9. Maintain the connection
Alumni groups and talent pools are great strategies for encouraging ongoing communication. Keeping in touch doesn’t just foster goodwill. It bolsters a healthy professional network between everyone at your company, leaving the door open for future business collaborations or rehiring opportunities.
Offboarding best practices: 4 common mistakes to avoid
Losing an employee isn’t easy, and complex processes can lead to missteps — but they don’t have to. Here are some common mistakes to avoid:
Overlooking important paperwork — go through all documentation before you send someone off. Forgetting something could lead to financial problems, like lawsuits, fines, or accidentally overpaying a departing employee.

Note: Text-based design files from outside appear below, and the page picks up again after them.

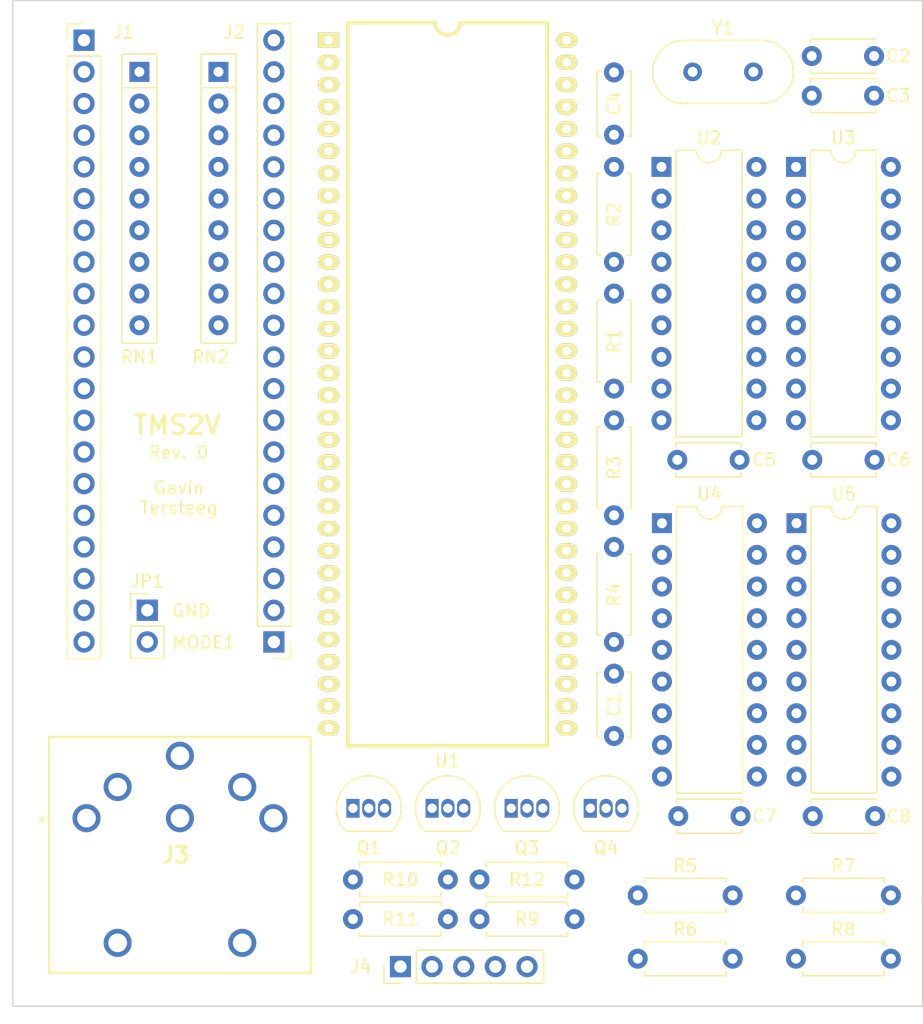
<source format=kicad_pcb>
(kicad_pcb (version 20221018) (generator pcbnew)

  (general
    (thickness 1.6)
  )

  (paper "A4")
  (layers
    (0 "F.Cu" signal)
    (31 "B.Cu" signal)
    (32 "B.Adhes" user "B.Adhesive")
    (33 "F.Adhes" user "F.Adhesive")
    (34 "B.Paste" user)
    (35 "F.Paste" user)
    (36 "B.SilkS" user "B.Silkscreen")
    (37 "F.SilkS" user "F.Silkscreen")
    (38 "B.Mask" user)
    (39 "F.Mask" user)
    (40 "Dwgs.User" user "User.Drawings")
    (41 "Cmts.User" user "User.Comments")
    (42 "Eco1.User" user "User.Eco1")
    (43 "Eco2.User" user "User.Eco2")
    (44 "Edge.Cuts" user)
    (45 "Margin" user)
    (46 "B.CrtYd" user "B.Courtyard")
    (47 "F.CrtYd" user "F.Courtyard")
    (48 "B.Fab" user)
    (49 "F.Fab" user)
    (50 "User.1" user)
    (51 "User.2" user)
    (52 "User.3" user)
    (53 "User.4" user)
    (54 "User.5" user)
    (55 "User.6" user)
    (56 "User.7" user)
    (57 "User.8" user)
    (58 "User.9" user)
  )

  (setup
    (stackup
      (layer "F.SilkS" (type "Top Silk Screen"))
      (layer "F.Paste" (type "Top Solder Paste"))
      (layer "F.Mask" (type "Top Solder Mask") (thickness 0.01))
      (layer "F.Cu" (type "copper") (thickness 0.035))
      (layer "dielectric 1" (type "core") (thickness 1.51) (material "FR4") (epsilon_r 4.5) (loss_tangent 0.02))
      (layer "B.Cu" (type "copper") (thickness 0.035))
      (layer "B.Mask" (type "Bottom Solder Mask") (thickness 0.01))
      (layer "B.Paste" (type "Bottom Solder Paste"))
      (layer "B.SilkS" (type "Bottom Silk Screen"))
      (copper_finish "None")
      (dielectric_constraints no)
    )
    (pad_to_mask_clearance 0)
    (pcbplotparams
      (layerselection 0x00010fc_ffffffff)
      (plot_on_all_layers_selection 0x0000000_00000000)
      (disableapertmacros false)
      (usegerberextensions false)
      (usegerberattributes true)
      (usegerberadvancedattributes true)
      (creategerberjobfile true)
      (dashed_line_dash_ratio 12.000000)
      (dashed_line_gap_ratio 3.000000)
      (svgprecision 4)
      (plotframeref false)
      (viasonmask false)
      (mode 1)
      (useauxorigin false)
      (hpglpennumber 1)
      (hpglpenspeed 20)
      (hpglpendiameter 15.000000)
      (dxfpolygonmode true)
      (dxfimperialunits true)
      (dxfusepcbnewfont true)
      (psnegative false)
      (psa4output false)
      (plotreference true)
      (plotvalue true)
      (plotinvisibletext false)
      (sketchpadsonfab false)
      (subtractmaskfromsilk false)
      (outputformat 1)
      (mirror false)
      (drillshape 1)
      (scaleselection 1)
      (outputdirectory "")
    )
  )

  (net 0 "")
  (net 1 "GND")
  (net 2 "Net-(U1-VBB)")
  (net 3 "Net-(U1-XTAL1)")
  (net 4 "Net-(U1-XTAL2)")
  (net 5 "+5V")
  (net 6 "/*TMS_RAS")
  (net 7 "/*TMS_CAS")
  (net 8 "/TMS_AD0")
  (net 9 "/TMS_AD1")
  (net 10 "/TMS_AD2")
  (net 11 "/TMS_AD3")
  (net 12 "/TMS_AD4")
  (net 13 "/TMS_AD5")
  (net 14 "/TMS_AD6")
  (net 15 "/TMS_AD7")
  (net 16 "/*TMS_RDWR")
  (net 17 "Net-(J1-Pin_13)")
  (net 18 "Net-(J1-Pin_14)")
  (net 19 "Net-(J1-Pin_15)")
  (net 20 "/*INT")
  (net 21 "/CD0")
  (net 22 "/CD1")
  (net 23 "/CD2")
  (net 24 "/CD3")
  (net 25 "/CD4")
  (net 26 "/CD5")
  (net 27 "/CD6")
  (net 28 "/CD7")
  (net 29 "unconnected-(J2-Pin_5-Pad5)")
  (net 30 "unconnected-(J2-Pin_6-Pad6)")
  (net 31 "unconnected-(J2-Pin_7-Pad7)")
  (net 32 "unconnected-(J2-Pin_8-Pad8)")
  (net 33 "unconnected-(J2-Pin_9-Pad9)")
  (net 34 "unconnected-(J2-Pin_10-Pad10)")
  (net 35 "unconnected-(J2-Pin_11-Pad11)")
  (net 36 "unconnected-(J2-Pin_12-Pad12)")
  (net 37 "Net-(J2-Pin_14)")
  (net 38 "unconnected-(J2-Pin_15-Pad15)")
  (net 39 "/COMP")
  (net 40 "unconnected-(J2-Pin_17-Pad17)")
  (net 41 "/CLK")
  (net 42 "unconnected-(J2-Pin_19-Pad19)")
  (net 43 "unconnected-(J2-Pin_20-Pad20)")
  (net 44 "/GREEN")
  (net 45 "unconnected-(J3-Pad2)")
  (net 46 "/RED")
  (net 47 "/BLUE")
  (net 48 "/CSYNC")
  (net 49 "Net-(JP1-B)")
  (net 50 "Net-(Q1-B)")
  (net 51 "Net-(Q2-B)")
  (net 52 "Net-(Q3-B)")
  (net 53 "Net-(Q4-B)")
  (net 54 "Net-(U1-R{slash}*W)")
  (net 55 "Net-(U2-*WE)")
  (net 56 "Net-(U1-*CAS0)")
  (net 57 "Net-(U2-*CAS)")
  (net 58 "Net-(U1-*CAS1)")
  (net 59 "Net-(U3-*CAS)")
  (net 60 "Net-(U1-*RAS)")
  (net 61 "Net-(U2-*RAS)")
  (net 62 "Net-(U1-CSYNC)")
  (net 63 "unconnected-(RN2-R1-Pad2)")
  (net 64 "unconnected-(RN2-R2-Pad3)")
  (net 65 "unconnected-(RN2-R3-Pad4)")
  (net 66 "Net-(RN2-R7)")
  (net 67 "Net-(RN2-R8)")
  (net 68 "unconnected-(U1-*DHCLK-Pad2)")
  (net 69 "unconnected-(U1-*DLCLK-Pad3)")
  (net 70 "unconnected-(U1-*VDS-Pad4)")
  (net 71 "unconnected-(U1-HSYNC-Pad5)")
  (net 72 "unconnected-(U1-BLEO-Pad7)")
  (net 73 "unconnected-(U1-*YS-Pad10)")
  (net 74 "unconnected-(U1-CBDR-Pad11)")
  (net 75 "unconnected-(U1-C7-Pad12)")
  (net 76 "unconnected-(U1-C6-Pad13)")
  (net 77 "unconnected-(U1-C5-Pad14)")
  (net 78 "unconnected-(U1-C4-Pad15)")
  (net 79 "unconnected-(U1-C3-Pad16)")
  (net 80 "unconnected-(U1-C2-Pad17)")
  (net 81 "unconnected-(U1-C1-Pad18)")
  (net 82 "unconnected-(U1-C0-Pad19)")
  (net 83 "/VD0")
  (net 84 "/VD1")
  (net 85 "/VD2")
  (net 86 "/VD3")
  (net 87 "/VD4")
  (net 88 "/VD5")
  (net 89 "/VD6")
  (net 90 "/VD7")
  (net 91 "/VA0")
  (net 92 "/VA1")
  (net 93 "/VA2")
  (net 94 "/VA3")
  (net 95 "/VA4")
  (net 96 "/VA5")
  (net 97 "/VA6")
  (net 98 "/VA7")
  (net 99 "unconnected-(U1-*CASX-Pad59)")

  (footprint "Capacitor_THT:C_Disc_D5.0mm_W2.5mm_P5.00mm" (layer "F.Cu") (at 170.26 137.795))

  (footprint "Capacitor_THT:C_Disc_D5.0mm_W2.5mm_P5.00mm" (layer "F.Cu") (at 165.1 131.365 90))

  (footprint "Capacitor_THT:C_Disc_D5.0mm_W2.5mm_P5.00mm" (layer "F.Cu") (at 181.015 109.22))

  (footprint "Resistor_THT:R_Axial_DIN0207_L6.3mm_D2.5mm_P7.62mm_Horizontal" (layer "F.Cu") (at 167.005 144.145))

  (footprint "Package_TO_SOT_THT:TO-92_Inline" (layer "F.Cu") (at 163.195 137.16))

  (footprint "Capacitor_THT:C_Disc_D5.0mm_W2.5mm_P5.00mm" (layer "F.Cu") (at 170.18 109.22))

  (footprint "Package_DIP:DIP-18_W7.62mm" (layer "F.Cu") (at 179.745 114.3))

  (footprint "Custom:DIN-6" (layer "F.Cu") (at 122.755 137.955))

  (footprint "Package_TO_SOT_THT:TO-92_Inline" (layer "F.Cu") (at 144.145 137.16))

  (footprint "Resistor_THT:R_Axial_DIN0207_L6.3mm_D2.5mm_P7.62mm_Horizontal" (layer "F.Cu") (at 154.305 146.05))

  (footprint "Crystal:Crystal_HC49-U_Vertical" (layer "F.Cu") (at 171.41 78.105))

  (footprint "Resistor_THT:R_Axial_DIN0207_L6.3mm_D2.5mm_P7.62mm_Horizontal" (layer "F.Cu") (at 165.1 95.885 -90))

  (footprint "Connector_PinHeader_2.54mm:PinHeader_1x20_P2.54mm_Vertical" (layer "F.Cu") (at 122.555 75.565))

  (footprint "Resistor_THT:R_Axial_DIN0207_L6.3mm_D2.5mm_P7.62mm_Horizontal" (layer "F.Cu") (at 165.1 113.665 90))

  (footprint "Resistor_THT:R_Array_SIP9" (layer "F.Cu") (at 133.35 78.105 -90))

  (footprint "Capacitor_THT:C_Disc_D5.0mm_W2.5mm_P5.00mm" (layer "F.Cu") (at 185.975 80.01 180))

  (footprint "Resistor_THT:R_Axial_DIN0207_L6.3mm_D2.5mm_P7.62mm_Horizontal" (layer "F.Cu") (at 179.705 144.145))

  (footprint "Connector_PinHeader_2.54mm:PinHeader_1x05_P2.54mm_Vertical" (layer "F.Cu") (at 147.955 149.86 90))

  (footprint "Resistor_THT:R_Axial_DIN0207_L6.3mm_D2.5mm_P7.62mm_Horizontal" (layer "F.Cu") (at 167.005 149.225))

  (footprint "Package_TO_SOT_THT:TO-92_Inline" (layer "F.Cu") (at 156.845 137.16))

  (footprint "Capacitor_THT:C_Disc_D5.0mm_W2.5mm_P5.00mm" (layer "F.Cu") (at 181.055 137.795))

  (footprint "Capacitor_THT:C_Disc_D5.0mm_W2.5mm_P5.00mm" (layer "F.Cu") (at 165.1 83.145 90))

  (footprint "Capacitor_THT:C_Disc_D5.0mm_W2.5mm_P5.00mm" (layer "F.Cu") (at 185.975 76.835 180))

  (footprint "Resistor_THT:R_Axial_DIN0207_L6.3mm_D2.5mm_P7.62mm_Horizontal" (layer "F.Cu") (at 165.1 123.825 90))

  (footprint "Package_DIP:DIP-18_W7.62mm" (layer "F.Cu") (at 179.705 85.725))

  (footprint "Package_DIP:DIP-18_W7.62mm" (layer "F.Cu") (at 168.95 114.3))

  (footprint "Resistor_THT:R_Axial_DIN0207_L6.3mm_D2.5mm_P7.62mm_Horizontal" (layer "F.Cu") (at 165.1 85.725 -90))

  (footprint "Package_TO_SOT_THT:TO-92_Inline" (layer "F.Cu") (at 150.495 137.16))

  (footprint "Resistor_THT:R_Axial_DIN0207_L6.3mm_D2.5mm_P7.62mm_Horizontal" (layer "F.Cu") (at 179.705 149.225))

  (footprint "Resistor_THT:R_Axial_DIN0207_L6.3mm_D2.5mm_P7.62mm_Horizontal" (layer "F.Cu") (at 151.765 142.875 180))

  (footprint "Resistor_THT:R_Axial_DIN0207_L6.3mm_D2.5mm_P7.62mm_Horizontal" (layer "F.Cu") (at 151.765 146.05 180))

  (footprint "Connector_PinHeader_2.54mm:PinHeader_1x20_P2.54mm_Vertical" (layer "F.Cu") (at 137.795 123.825 180))

  (footprint "Connector_PinHeader_2.54mm:PinHeader_1x02_P2.54mm_Vertical" (layer "F.Cu") (at 127.635 121.28))

  (footprint "Package_DIP:DIP-18_W7.62mm" (layer "F.Cu") (at 168.91 85.725))

  (footprint "Resistor_THT:R_Axial_DIN0207_L6.3mm_D2.5mm_P7.62mm_Horizontal" (layer "F.Cu") (at 154.305 142.875))

  (footprint "Resistor_THT:R_Array_SIP9" (layer "F.Cu") (at 127 78.105 -90))

  (footprint "Custom:DIP64" (layer "F.Cu") (at 151.7396 103.155 -90))

  (gr_rect (start 116.84 72.39) (end 189.865 153.035)
    (stroke (width 0.1) (type default)) (fill none) (layer "Edge.Cuts") (tstamp c5b52298-5c47-4bcc-909a-2ebd08412a9e))
  (gr_text "Gavin\nTersteeg" (at 130.175 113.665) (layer "F.SilkS") (tstamp 354c9c54-3dfb-4924-be23-2257eb7b1ae2)
    (effects (font (size 1 1) (thickness 0.15)) (justify bottom))
  )
  (gr_text "TMS2V\n" (at 126.365 107.315) (layer "F.SilkS") (tstamp 528b013d-afa1-42df-b4ec-56e3adfcf404)
    (effects (font (size 1.5 1.5) (thickness 0.25) bold) (justify left bottom))
  )
  (gr_text "MODE1\n" (at 129.54 124.46) (layer "F.SilkS") (tstamp 571c4879-6714-47d3-8abf-f8415e9cbc4c)
    (effects (font (size 1 1) (thickness 0.15)) (justify left bottom))
  )
  (gr_text "GND\n" (at 129.54 121.92) (layer "F.SilkS") (tstamp dc400fd1-0712-4b60-a548-76eec65278e4)
    (effects (font (size 1 1) (thickness 0.15)) (justify left bottom))
  )
  (gr_text "Rev. 0" (at 127.635 109.22) (layer "F.SilkS") (tstamp f5d1ea5e-3b4b-41aa-a7f7-98164086cc8b)
    (effects (font (size 1 1) (thickness 0.15)) (justify left bottom))
  )

)

</source>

Neglecting an effective knowledge transfer system — this risks the loss of powerful knowledge, which could make it hard to onboard new hires or transition team members.
Ignoring the exit interview — failing to collect employee feedback blocks you from improving important infrastructure, from addressing toxic management to building an attractive pay and benefits package.
Lacking empathy — disrespecting the departing employee is bad for business and sours your relationship. It reflects poorly on your company culture and could negatively impact retention down the line.
Employee offboarding and onboarding made easier with Notion
Onboarding and offboarding are extensive processes, but they don’t have to weigh you down. With thoughtful best practices, you can better manage your team, welcome new hires, and help employees transition to a new chapter in their lives.